Lange, um viele Ecken geplant?
Doch vielleicht ist ja Markus Söders Atompolitik schon länger geplant, als man zu zunächst denkt. Bekanntlich zielt PR darauf ab, immer im Gespräch zu bleiben. Genau das schafft Bayerns MP durch seine Atom-Rein-Raus-Aussagen seit über einem Jahrzehnt. Ähnlich ist es mit seiner Bäumchen-wechsel-Dich-Politik beim Stromnetzausbau. Ob es nun um Hochspannungs-Gleichstromübertragung (HGÜ) oder Drehstromleitungen geht: zuerst brauchte man sie laut Staatsregierung gar nicht, wollte sie verhindern; dann sollten sie unterirdisch verlegt werden – und am Ende werden sie doch wieder als Leitungen an hohen Masten gebaut.

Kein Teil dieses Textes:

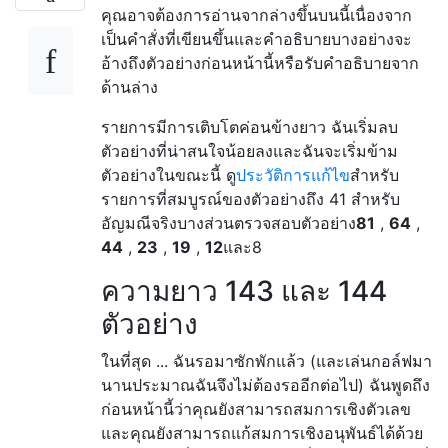
คุณอาจต้องการอ่านจากล่างขึ้นบนนี้เนื่องจาก
เป็นคำสั่งที่เขียนขึ้นและคำอธิบายบางอย่างจะ
อ้างถึงตัวอย่างก่อนหน้านี้หรือรับคำอธิบายจาก
ด้านล่าง
รายการมีการเติบโตค่อนข้างยาว ฉันเริ่มลบ
ตัวอย่างที่น่าสนใจน้อยลงและฉันจะเริ่มข้าม
ตัวอย่างในขณะนี้ ดู
ประวัติการแก้ไข
สำหรับ
รายการที่สมบูรณ์ของตัวอย่างถึง 41 สำหรับ
อัญมณีจริงบางส่วนตรวจสอบตัวอย่าง
81
,
64
,
44
,
23
,
19
,
12
และ8
ความยาว 143 และ 144
ตัวอย่าง
ในที่สุด ... ฉันรอมาซักพักแล้ว (และเล่นกอล์ฟมา
นานประมาณฉันจึงไม่ต้องรออีกต่อไป) ฉันพูดถึง
ก่อนหน้านี้ว่าคุณยังสามารถสมการเชิงตัวเลข
และคุณยังสามารถแก้สมการเชิงอนุพันธ์ได้ด้วย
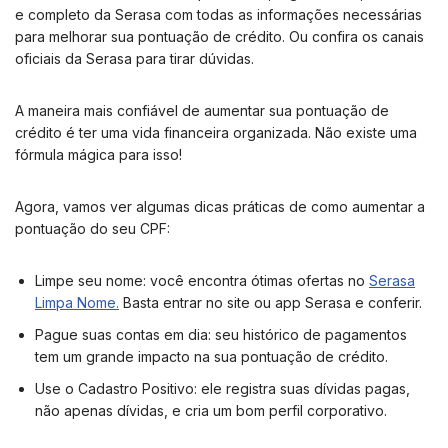
e completo da Serasa com todas as informações necessárias
para melhorar sua pontuação de crédito. Ou confira os canais
oficiais da Serasa para tirar dúvidas.
A maneira mais confiável de aumentar sua pontuação de
crédito é ter uma vida financeira organizada. Não existe uma
fórmula mágica para isso!
Agora, vamos ver algumas dicas práticas de como aumentar a
pontuação do seu CPF:
Limpe seu nome: você encontra ótimas ofertas no
Serasa
Limpa Nome.
Basta entrar no site ou app Serasa e conferir.
Pague suas contas em dia: seu histórico de pagamentos
tem um grande impacto na sua pontuação de crédito.
Use o Cadastro Positivo: ele registra suas dívidas pagas,
não apenas dívidas, e cria um bom perfil corporativo.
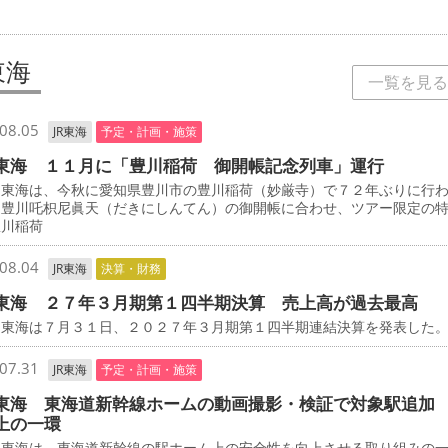
東海
一覧を見る
08.05
JR東海
予定・計画・施策
東海 １１月に「豊川稲荷 御開帳記念列車」運行
東海は、今秋に愛知県豊川市の豊川稲荷（妙厳寺）で７２年ぶりに行
・豊川吒枳尼眞天（だきにしんてん）の御開帳に合わせ、ツアー限定の
豊川稲荷
08.04
JR東海
決算・財務
東海 ２７年３月期第１四半期決算 売上高が過去最高
東海は７月３１日、２０２７年３月期第１四半期連結決算を発表した
07.31
JR東海
予定・計画・施策
東海 東海道新幹線ホームの動画撮影・検証で対象駅追加
上の一環
東海は、東海道新幹線の駅ホーム上の安全性を向上させる取り組みの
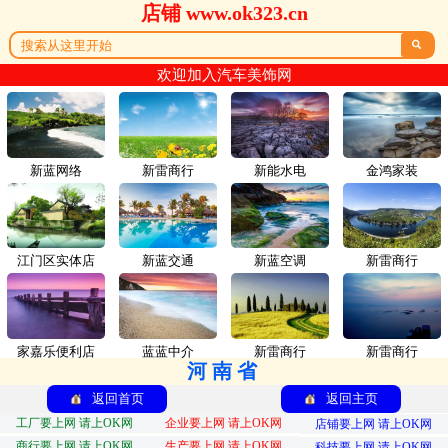
店铺 www.ok323.cn

欢迎加入汽车美饰网
新蓝网络
新雷商行
新能水电
金鸿家装
江门区实体店
新蓝交通
新蓝空调
新雷商行
家嘉乐便利店
蓝蓝中介
新雷商行
新雷商行
河南省
返回首页
返回主页
工厂要上网 请上OK网
企业要上网 请上OK网
店铺要上网 请上OK网
商行要上网 请上OK网
生产要上网 请上OK网
科技要上网 请上OK网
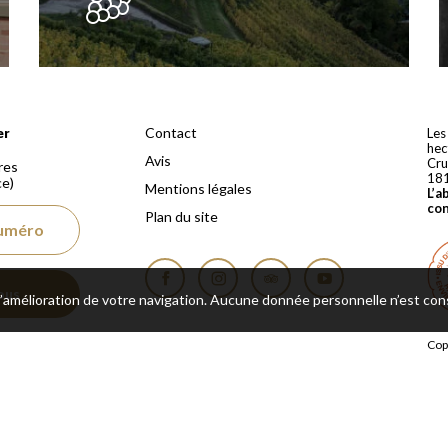
 depuis 1810
Contact
er
Les
hec
Avis
Cru
res
18
ce)
Mentions légales
L’a
co
Plan du site
numéro
ous
 l’amélioration de votre navigation. Aucune donnée personnelle n’est co
Facebook
Instagram
Tripadvisor
YouTube
Cop
rés
Une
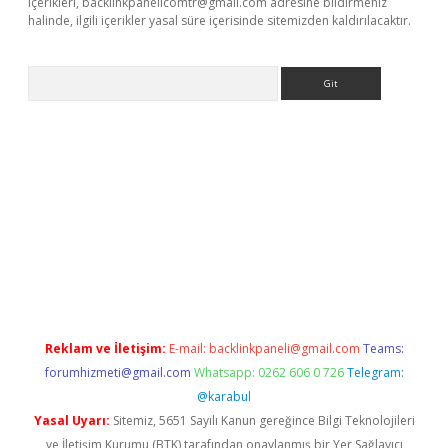
içerikleri,
backlinkpanelicomtr@gmail.com
adresine bildirmeniz
halinde, ilgili içerikler yasal süre içerisinde sitemizden kaldırılacaktır.
Arama
exbett.net/
betexper.xyz
Reklam ve İletişim:
E-mail:
backlinkpaneli@gmail.com
Teams:
forumhizmeti@gmail.com
Whatsapp: 0262 606 0 726
Telegram:
@karabul
Yasal Uyarı:
Sitemiz, 5651 Sayılı Kanun gereğince Bilgi Teknolojileri
ve İletişim Kurumu (BTK) tarafından onaylanmış bir Yer Sağlayıcı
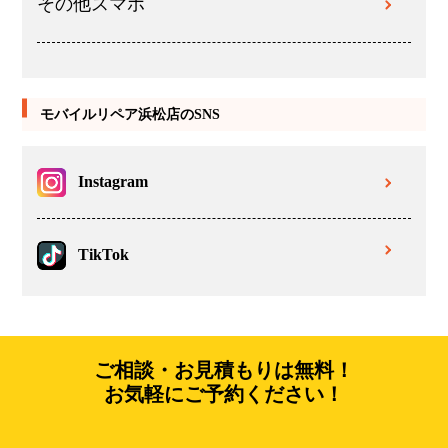
その他スマホ
モバイルリペア浜松店のSNS
Instagram
TikTok
ご相談・お見積もりは無料！
お気軽にご予約ください！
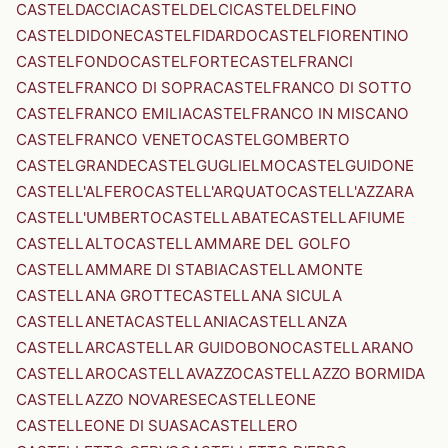
CASTELDACCIA
CASTELDELCI
CASTELDELFINO
CASTELDIDONE
CASTELFIDARDO
CASTELFIORENTINO
CASTELFONDO
CASTELFORTE
CASTELFRANCI
CASTELFRANCO DI SOPRA
CASTELFRANCO DI SOTTO
CASTELFRANCO EMILIA
CASTELFRANCO IN MISCANO
CASTELFRANCO VENETO
CASTELGOMBERTO
CASTELGRANDE
CASTELGUGLIELMO
CASTELGUIDONE
CASTELL'ALFERO
CASTELL'ARQUATO
CASTELL'AZZARA
CASTELL'UMBERTO
CASTELLABATE
CASTELLAFIUME
CASTELLALTO
CASTELLAMMARE DEL GOLFO
CASTELLAMMARE DI STABIA
CASTELLAMONTE
CASTELLANA GROTTE
CASTELLANA SICULA
CASTELLANETA
CASTELLANIA
CASTELLANZA
CASTELLAR
CASTELLAR GUIDOBONO
CASTELLARANO
CASTELLARO
CASTELLAVAZZO
CASTELLAZZO BORMIDA
CASTELLAZZO NOVARESE
CASTELLEONE
CASTELLEONE DI SUASA
CASTELLERO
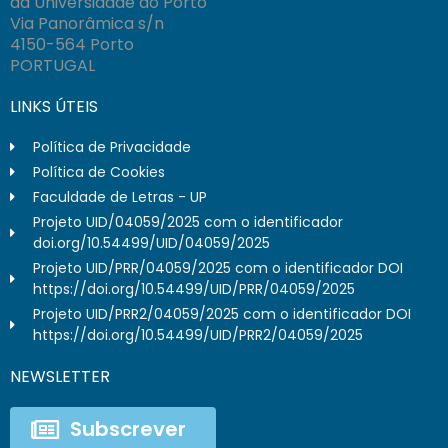
da Universidade do Porto
Via Panorâmica s/n
4150-564 Porto
PORTUGAL
LINKS ÚTEIS
Política de Privacidade
Política de Cookies
Faculdade de Letras - UP
Projeto UID/04059/2025 com o identificador
doi.org/10.54499/UID/04059/2025
Projeto UID/PRR/04059/2025 com o identificador DOI
https://doi.org/10.54499/UID/PRR/04059/2025
Projeto UID/PRR2/04059/2025 com o identificador DOI
https://doi.org/10.54499/UID/PRR2/04059/2025
NEWSLETTER
Subscrever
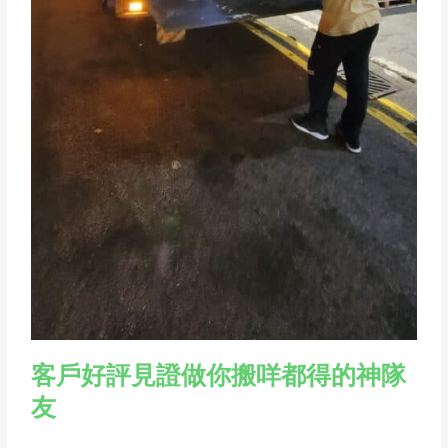
客戶好評見證做你搬咩都得的神隊
友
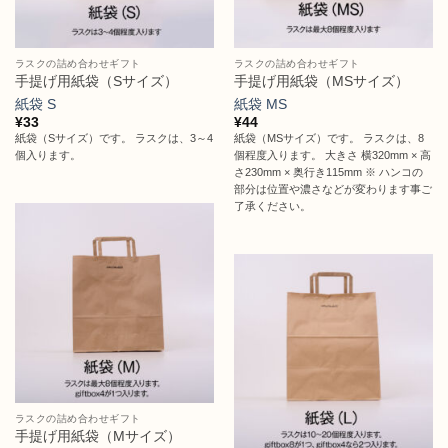
ラスクの詰め合わせギフト
ラスクの詰め合わせギフト
手提げ用紙袋（Sサイズ）
手提げ用紙袋（MSサイズ）
紙袋 S
紙袋 MS
¥
33
¥
44
紙袋（Sサイズ）です。 ラスクは、3～4
紙袋（MSサイズ）です。 ラスクは、8
個入ります。
個程度入ります。 大きさ 横320mm × 高
さ230mm × 奥行き115mm ※ ハンコの
部分は位置や濃さなどが変わります事ご
了承ください。
ラスクの詰め合わせギフト
手提げ用紙袋（Mサイズ）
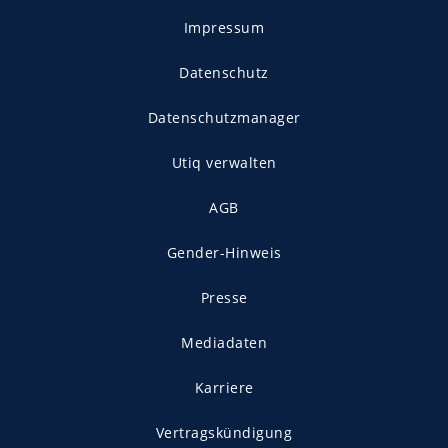
Impressum
Datenschutz
Datenschutzmanager
Utiq verwalten
AGB
Gender-Hinweis
Presse
Mediadaten
Karriere
Vertragskündigung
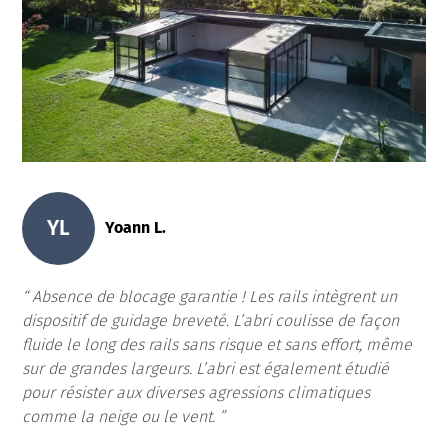
YL
Yoann L.
Absence de blocage garantie ! Les rails intègrent un
dispositif de guidage breveté. L’abri coulisse de façon
fluide le long des rails sans risque et sans effort, même
sur de grandes largeurs. L’abri est également étudié
pour résister aux diverses agressions climatiques
comme la neige ou le vent.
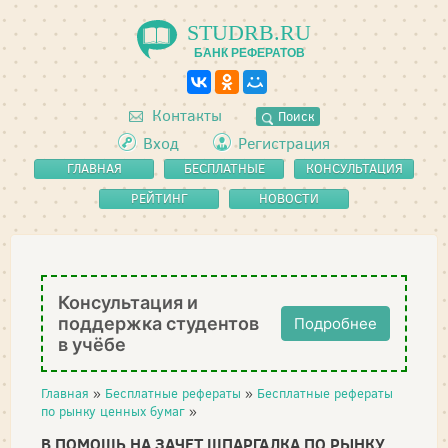
STUDRB.RU
БАНК РЕФЕРАТОВ
Контакты
Поиск
Вход
Регистрация
ГЛАВНАЯ
БЕСПЛАТНЫЕ
КОНСУЛЬТАЦИЯ
РЕФЕРАТЫ
РЕЙТИНГ
НОВОСТИ
Консультация и
поддержка студентов
Подробнее
в учёбе
Главная
»
Бесплатные рефераты
»
Бесплатные рефераты
по рынку ценных бумаг
»
В ПОМОЩЬ НА ЗАЧЕТ ШПАРГАЛКА ПО РЫНКУ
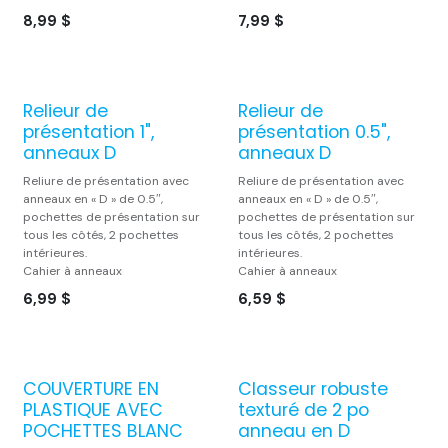
8,99
$
7,99
$
Relieur de
Relieur de
Le choix du proprio
Le choix du proprio
présentation 1",
présentation 0.5",
anneaux D
anneaux D
Reliure de présentation avec
Reliure de présentation avec
anneaux en « D » de 0.5″,
anneaux en « D » de 0.5″,
pochettes de présentation sur
pochettes de présentation sur
tous les côtés, 2 pochettes
tous les côtés, 2 pochettes
intérieures.
intérieures.
Cahier à anneaux
Cahier à anneaux
6,99
$
6,59
$
COUVERTURE EN
Classeur robuste
PLASTIQUE AVEC
texturé de 2 po
POCHETTES BLANC
anneau en D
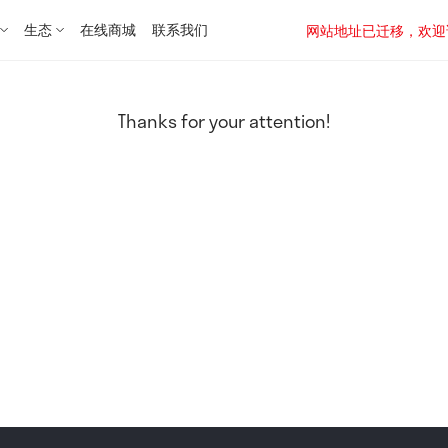
生态
在线商城
联系我们
网站地址已迁移，欢迎访问新址：
Thanks for your attention!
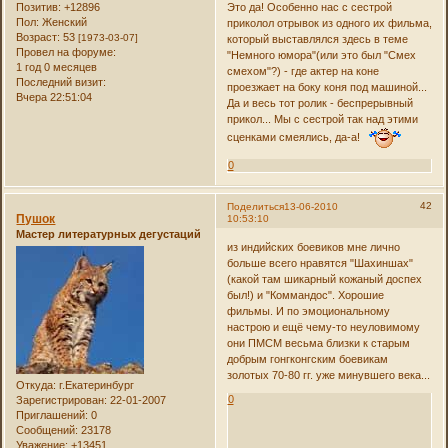
Позитив:
+12896
Это да! Особенно нас с сестрой
Пол:
Женский
приколол отрывок из одного их фильма,
Возраст:
53
[1973-03-07]
который выставлялся здесь в теме
Провел на форуме:
"Немного юмора"(или это был "Смех
1 год 0 месяцев
смехом"?) - где актер на коне
Последний визит:
проезжает на боку коня под машиной...
Вчера 22:51:04
Да и весь тот ролик - беспрерывный
прикол... Мы с сестрой так над этими
сценками смеялись, да-а!
0
42
Поделиться
13-06-2010
Пушок
10:53:10
Мастер литературных дегустаций
из индийских боевиков мне лично
больше всего нравятся "Шахиншах"
(какой там шикарный кожаный доспех
был!) и "Коммандос". Хорошие
фильмы. И по эмоциональному
настрою и ещё чему-то неуловимому
они ПМСМ весьма близки к старым
добрым гонгконгским боевикам
золотых 70-80 гг. уже минувшего века...
Откуда:
г.Екатеринбург
0
Зарегистрирован
: 22-01-2007
Приглашений:
0
Сообщений:
23178
Уважение:
+13451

Ob sinnvoll oder nicht, das hängt also von der Tagesform der Politik ab.

Wenn selbst die Bundesnetzagentur BNetzA bestätigt: Durch den Ausbau der Übertragungsleitungen werde nicht nur die europäische Vernetzung gestärkt, sondern zwangsläufig auch Atomstrom durchfließen: Man könnte das Gefühl bekommen, Söder und Co haben womöglich schon vor Jahren darauf spekuliert, dass der verstärkte Ostbayernring oder die Juraleitung (neu) nicht wie vom Betreiber Tennet behauptet, Solar- oder Windstrom durch Bayern leiten sollen, sondern genau diesen von Söder erhofften tschechischen Atomstrom? Denn – wiederum laut BNetzA: Bayern und Deutschland seien keine Inseln, und der transportierte (Atom-)Strom ändere sich nicht an Landesgrenzen.

Und noch eines: Auch ohne die noch offenen Hunderte Milliarden Euro, die ein Endlager wohl irgendwann einmal im 22. Jahrhundert unseren Nachfolgegenerationen kosten wird, ist Atomstrom nicht „günstig“ wie uns Herr Söder durch ständige Wiederholungen eintrichtern will. Atomstrom ist sogar sehr teuer. Diese Feststellung wiederum stammt nicht von mir, sondern von Wirtschaftswissenschaftler:innen, die das wissen, weil sie rechnen können. Doch in Zeiten von Fake News und Politik-Populismus sind die Stimmen von Fachleuten kaum mehr wahrzunehmen.

Schwarz-Grüne Doppelmoral
Achja, fast hätte ich es vergessen. Vor eineinhalb Jahren hat Dr. jur. Söder via „X“ die Grünen genau dafür kritisiert, was er jetzt selber fordert: „Aus der Kernkraft aussteigen und gleichzeitig Atomstrom aus dem Ausland importieren – das ist grüne Doppelmoral.“ Oder doch eher eine schwarze?

Ich habe jedenfalls Angst! Vor populistischen Politikern wie Markus Söder. Und vor Atomkraft.